Généthon plans to develop lentivirus packaging cell lines to address the field of rare diseases with its own portfolio of gene therapy products. Furthermore, Généthon will manufacture CAP®GT derived lentiviral vectors for its partners and customers. CEVEC will grant the corresponding license to Généthon’s partners for clinical trials and commercial production.
What further improvements can be made to CAP®GT technology?
We are currently working on so called packaging cell lines which would significantly facilitate the production process of gene therapy vectors, particularly in the lentiviral and AAV fields.
What do you think the future holds for the production of gene therapy vectors and how does CEVEC plan to contribute?
With the first products on the market and a huge pipeline of innovative products in clinical development, gene therapy is now well positioned to establish itself as a therapeutic option for a variety of diseases. The increasing number of available therapies and treatments will call for scalable industrial manufacturing of safe and efficient vectors including lentiviral, adenoviral and adeno-associated viral vectors on robust production platforms.
CEVEC’s CAP®GT expression platform is a fully scalable production system for gene therapy vectors with broad regulatory endorsement. The superior features in terms of easy scale up of the CAP®GT suspension cell lines, production efficiency of the expression system and safety of CAP®GT-derived viral vectors position the CAP®GT technology at the cutting-edge of the rapidly growing field of viral vector industrial scale manufacturing for gene therapy applications.

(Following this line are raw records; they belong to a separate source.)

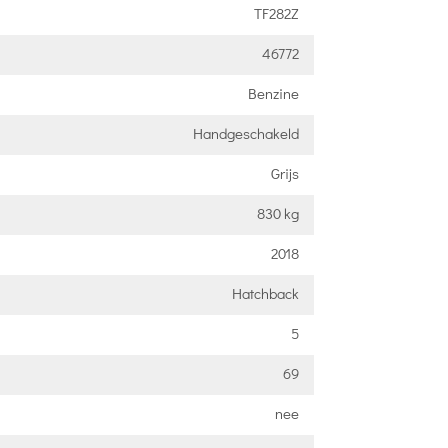
TF282Z
46772
Benzine
Handgeschakeld
Grijs
830 kg
2018
Hatchback
5
69
nee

Where can readers find more information?
For more information, please visit our website under www.cevec.com.
About Frank Ubags, CEO of CEVEC Pharmaceuticals GmbH
With over 35 years of leadership experience, Frank Ubags executed major financing and licensing transactions while instigating and driving company growth and turn around strategies. He initiated and executed several major M&A transactions in the Life Science sector, worldwide. Among others, he worked for Rhein Biotech, Kiadis Pharma and Scil Proteins in CEO, CFO and COO positions.